▶ [EXERCISE PROMPT] Using the data that follows, return exactly the lines from the one that contains "fx_px: 1243" through the one that contains "exposure_s: 1/100", ends included.

▶ [RECORDS SHOWN]
━━━━━━━━━━━━━━━━━━━━
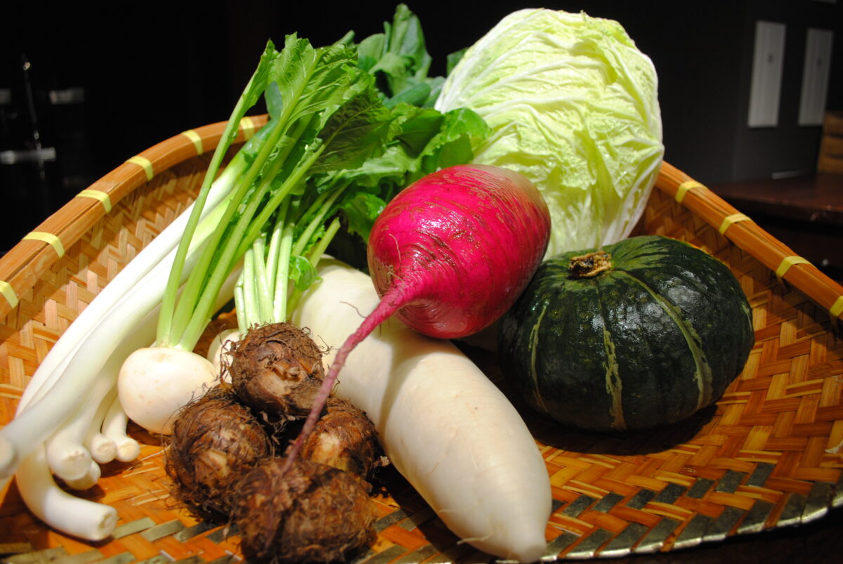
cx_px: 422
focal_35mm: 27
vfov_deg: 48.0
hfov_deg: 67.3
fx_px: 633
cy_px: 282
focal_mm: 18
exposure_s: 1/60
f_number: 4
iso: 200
━━━━━━━━━━━━━━━━━━━━
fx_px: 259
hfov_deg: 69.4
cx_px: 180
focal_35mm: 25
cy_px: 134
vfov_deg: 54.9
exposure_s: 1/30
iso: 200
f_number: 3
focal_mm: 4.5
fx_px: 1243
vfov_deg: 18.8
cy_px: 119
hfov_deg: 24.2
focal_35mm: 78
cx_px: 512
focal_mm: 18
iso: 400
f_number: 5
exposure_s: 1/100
━━━━━━━━━━━━━━━━━━━━
▶ [SOLUTION BELOW]
fx_px: 1243
vfov_deg: 18.8
cy_px: 119
hfov_deg: 24.2
focal_35mm: 78
cx_px: 512
focal_mm: 18
iso: 400
f_number: 5
exposure_s: 1/100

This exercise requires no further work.